29th April 2015
Only 43 London properties are “affordable”, which includes houseboats costing up to £165,000, a new study reveals.
In England, more than 80% of properties on the market aren’t affordable for families looking to buy their first home, according to the housing charity Shelter.
The charity analysed asking prices for hundreds of thousands of properties for sale throughout the country, and compared them with the mortgage that an average family buying their first home could afford. The analysis shows zero family homes are affordable in over 10% of the country.
Exposing the depth of England’s housing shortage, the research revealed that across the country only 17% of homes for sale are affordable for families that need at least two bedrooms, and only 7% are affordable for larger families looking for homes with three bedrooms or more.
In 10% of local authorities, there are absolutely no homes for sale that are affordable for families earning a typical wage. These include Chelmsford and Watford in the East of England, and Gravesham and Elmbridge in the South East.
The problem is particularly severe in London. Shelter identified just 43 affordable properties in the entire capital, a number which would be even lower if it didn’t include house boats (selling for up to £165,000) and a mobile home (£125,000).

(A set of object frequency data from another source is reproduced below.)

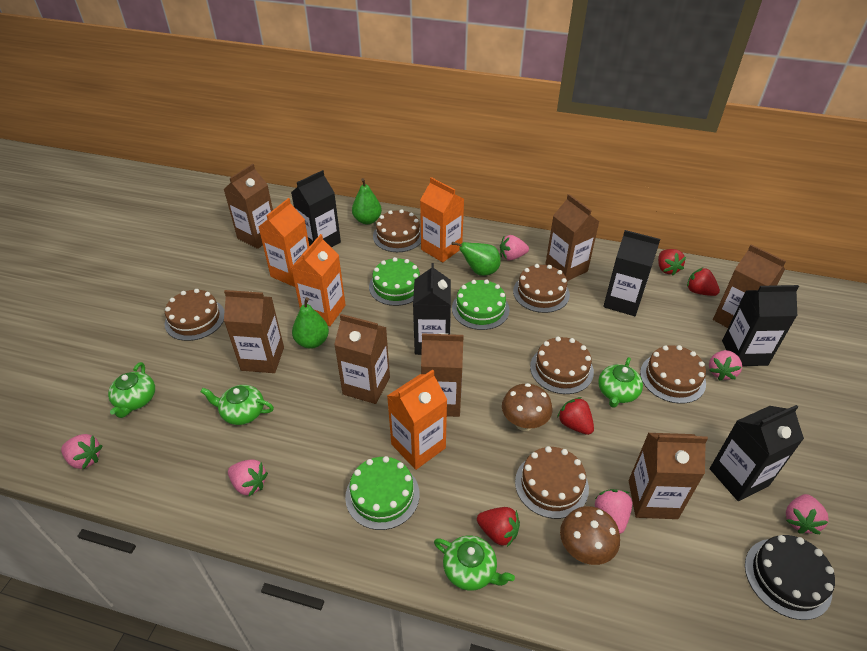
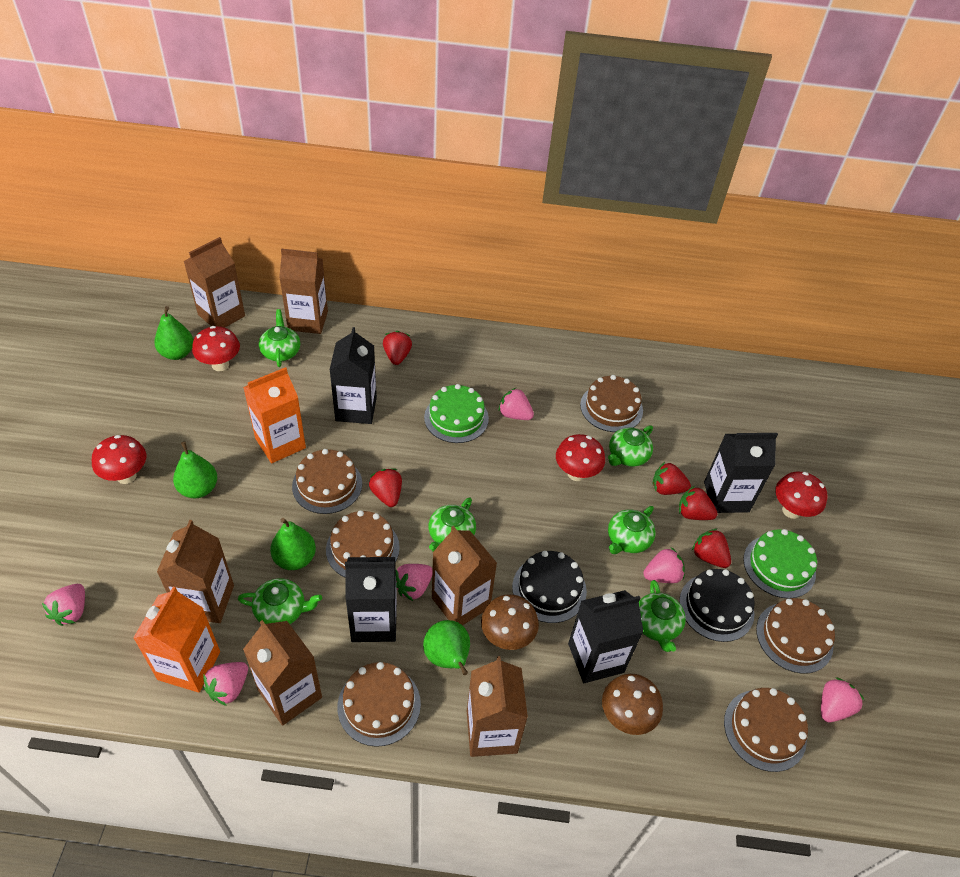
black cake: 1 -> 2
black carton: 5 -> 4
brown carton: 7 -> 6
green cake: 3 -> 2
green pear: 3 -> 4
green teapot: 4 -> 6
orange carton: 4 -> 2
red mushroom: 0 -> 4
red strawberry: 4 -> 5

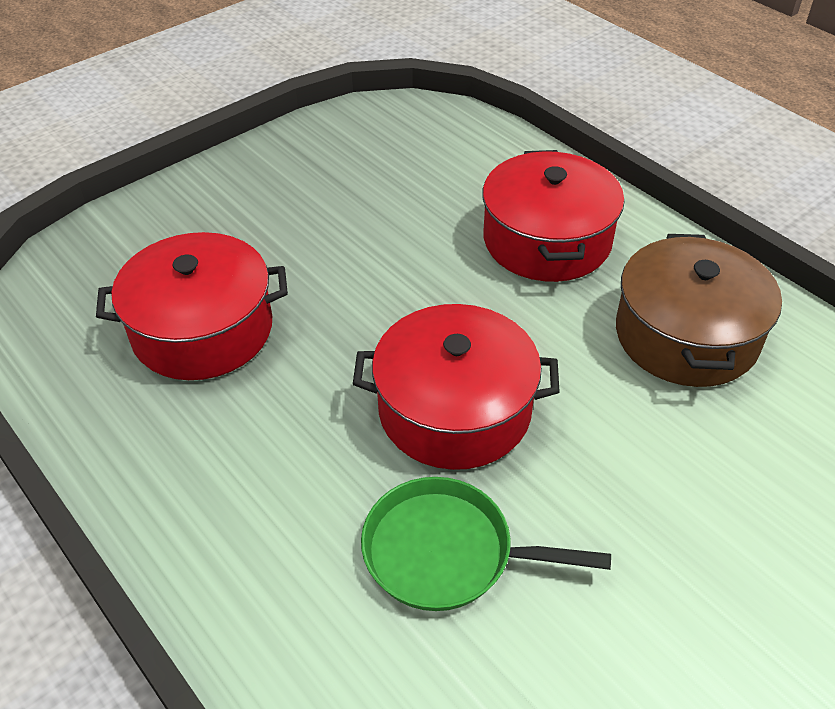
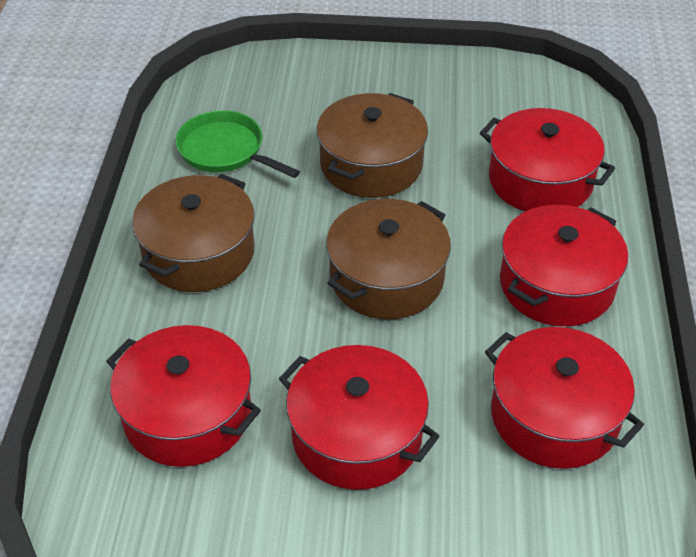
brown pot: 1 -> 3
red pot: 3 -> 5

With just over a week until Election Day, the charity is warning that unless politicians act swiftly to build the homes we need, millions will be forced to cope with continued instability and sky high housing costs.
Additional research from the charity found that when asked whether or not a party is on their side, voters are likely to consider a pledge to build affordable homes among their top priorities when casting their vote.
Fiona, a lecturer in Colchester, is a married mother of three and priced out the market. She says: “I’ve always wanted a stable home for my family, but despite my husband and I both working in decent, professional jobs, house prices are way too high for us to even dream of being able to afford a home of our own.
“We need somewhere stable to raise our children, but even with a few pay rises over the years and a bit of money put aside, it seems like we’ll never get there.
“I feel completely resigned to never getting on the property ladder. A place to call home should be something you can work towards, not a luxury you can never attain. It just makes us feel utterly helpless.”
Campbell Robb, chief executive of Shelter, adds: “Over eighty per cent of homes on the market are off limits for a typical family, and this is nothing short of a scandal.
“Decades of failing to deliver the homes we need is leaving millions trapped in expensive and unstable private renting, or in their childhood bedrooms, with barely a hope of saving for a home of their own. It’s no wonder that a week out from election day, affordable housing is a key concern for those heading to the polling booths.
“For the next government, whoever that may be, it’s time for the talk to stop and the work to begin. Politicians need to act swiftly to deliver the plan that will build the 250,000 homes a year we need, or millions more people will be forced to kiss their dreams of a stable and affordable place to live goodbye.”